I have discussed my dream with my honey and my buddy, they keep trying to convince me to write about my work place. Lord knows, the past 9 years have been filled with enough characters to fill a good sized novel. I realize it would be such a loss, if many of those folks were forgotten, they deserve to be shared with the world. However, I think, to write about my work place would be far too dangerous. Much of which I would feel the urge to commit to black and white, would likely come back and bite me in the butt. I am not saying I will never delve into my grab bag of history, but, if, and when I do, I will ensure places and people are just a tad hazy. I have to learn how to write, so I can do justice to a world , so few of us are privy to.
What I truly dream of doing, is writing about my childhood. My buddy asked me the other day, the same question her grown daughter had asked her. "What was your favourite age?" Strange, I don't think I had actually asked myself this question. I had to ponder my answer for quite some time. My friend knew her favourite age, immediately. She had the years and the place, and the colour of her tricycle down pat. For a moment, I imagined her favourite time, was mine as well. The mention of the tricycle, and I was back in the dawn of the 60's, peddling my own big red and white trike, with a metal seat (no less). That monster had blocks of wood that weighed 5 lbs each on the pedals, and it lasted through myself, my brother, and likely a passle of other local children. Things back in those days were built to last. But...the more I thought, the more I realized, age 6-7 was not my favourite age.
Truth is, although they were interwoven with bits of sadness, and upset, my favourite age, was , the years I spent growing up, in the tiny town I called home. I just can't pick out a specific age. Each one held such wonderful memories, and amazing friends. The town itself was so incredibly beautiful (when it didn't rain, or snow) that each day was filled with majesty. See, there is a word, that I am using for the very first time, because, now that I am old enough, I understand, it is used for something that is beyond average, and the place I lived, was certainly far more beautiful than average.
Deep inside me, is this urge, the need to tell the world, about my favourite age. I want others to understand why I never stop talking about "my" town. I am waiting for the words to attempt to bring people, who never had the opportunity, to this place that made me who I am today.

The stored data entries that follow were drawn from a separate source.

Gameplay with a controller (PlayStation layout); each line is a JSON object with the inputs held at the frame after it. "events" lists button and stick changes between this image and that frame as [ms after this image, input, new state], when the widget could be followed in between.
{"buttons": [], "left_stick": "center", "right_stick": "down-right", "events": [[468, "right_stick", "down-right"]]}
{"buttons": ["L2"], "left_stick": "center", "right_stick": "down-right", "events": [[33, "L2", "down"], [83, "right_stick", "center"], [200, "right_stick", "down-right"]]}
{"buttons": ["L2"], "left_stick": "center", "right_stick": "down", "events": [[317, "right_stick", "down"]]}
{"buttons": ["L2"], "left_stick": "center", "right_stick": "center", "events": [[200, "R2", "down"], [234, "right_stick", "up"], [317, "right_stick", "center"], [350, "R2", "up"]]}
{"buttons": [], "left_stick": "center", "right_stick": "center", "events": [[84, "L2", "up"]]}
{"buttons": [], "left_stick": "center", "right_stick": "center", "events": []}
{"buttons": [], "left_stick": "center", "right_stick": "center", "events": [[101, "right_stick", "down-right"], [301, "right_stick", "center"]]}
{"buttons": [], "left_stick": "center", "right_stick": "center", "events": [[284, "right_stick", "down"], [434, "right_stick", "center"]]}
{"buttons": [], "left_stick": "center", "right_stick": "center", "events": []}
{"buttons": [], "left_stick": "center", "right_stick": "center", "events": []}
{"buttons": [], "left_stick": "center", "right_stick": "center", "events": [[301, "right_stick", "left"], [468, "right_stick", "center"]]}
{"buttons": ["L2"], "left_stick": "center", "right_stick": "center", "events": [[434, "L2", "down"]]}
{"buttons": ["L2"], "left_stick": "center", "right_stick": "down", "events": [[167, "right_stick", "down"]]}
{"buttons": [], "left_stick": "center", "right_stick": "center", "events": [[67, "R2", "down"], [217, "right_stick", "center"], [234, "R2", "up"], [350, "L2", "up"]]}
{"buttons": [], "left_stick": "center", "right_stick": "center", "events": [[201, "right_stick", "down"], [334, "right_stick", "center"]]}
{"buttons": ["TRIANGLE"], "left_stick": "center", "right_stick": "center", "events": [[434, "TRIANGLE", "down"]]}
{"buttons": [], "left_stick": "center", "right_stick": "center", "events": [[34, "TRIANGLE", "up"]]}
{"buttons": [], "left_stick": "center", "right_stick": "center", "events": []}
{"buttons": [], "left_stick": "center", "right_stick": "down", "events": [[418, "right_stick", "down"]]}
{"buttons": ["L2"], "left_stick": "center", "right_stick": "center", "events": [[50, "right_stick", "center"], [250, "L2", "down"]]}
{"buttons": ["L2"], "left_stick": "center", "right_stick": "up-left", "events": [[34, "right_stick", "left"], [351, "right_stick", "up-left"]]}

I am not sure why it is of the utmost importance, it consumes me, far beyond my rants. It is a time and place that should never be forgotten. I simply think, I was given the gift of being raised at a time that was golden. It may have sparkled in the cities, at that time, but, in my town, it glittered like gold.
We always joked, back in the day, that we were 10 years behind the rest of the world, in fashion, and technology. I think this was a good thing. Perhaps we didn't realize, but we were growing up in a cocoon, warm and fuzzy, and isolated. There were bits and pieces of the real world, but, we lived in our own little Mayberry.
A friend of mine just wrote his blog, about the "Glory Days". I have often listened to Bruce sing that, and saw myself in his words. Oh, not that I was a great athlete (not even close), but the realization that I am constantly bringing up my past. Like Chris said, and like my buddy, we all have a specific time in life, that was the best time ever. I just happened to have had a majestic amount of those years ( I promise, I won't use that word again).
So, although my lotto dream, may never be realized, with any luck, and more practice, my dream of showing you all why I never stop bringing up my Glory days, just might.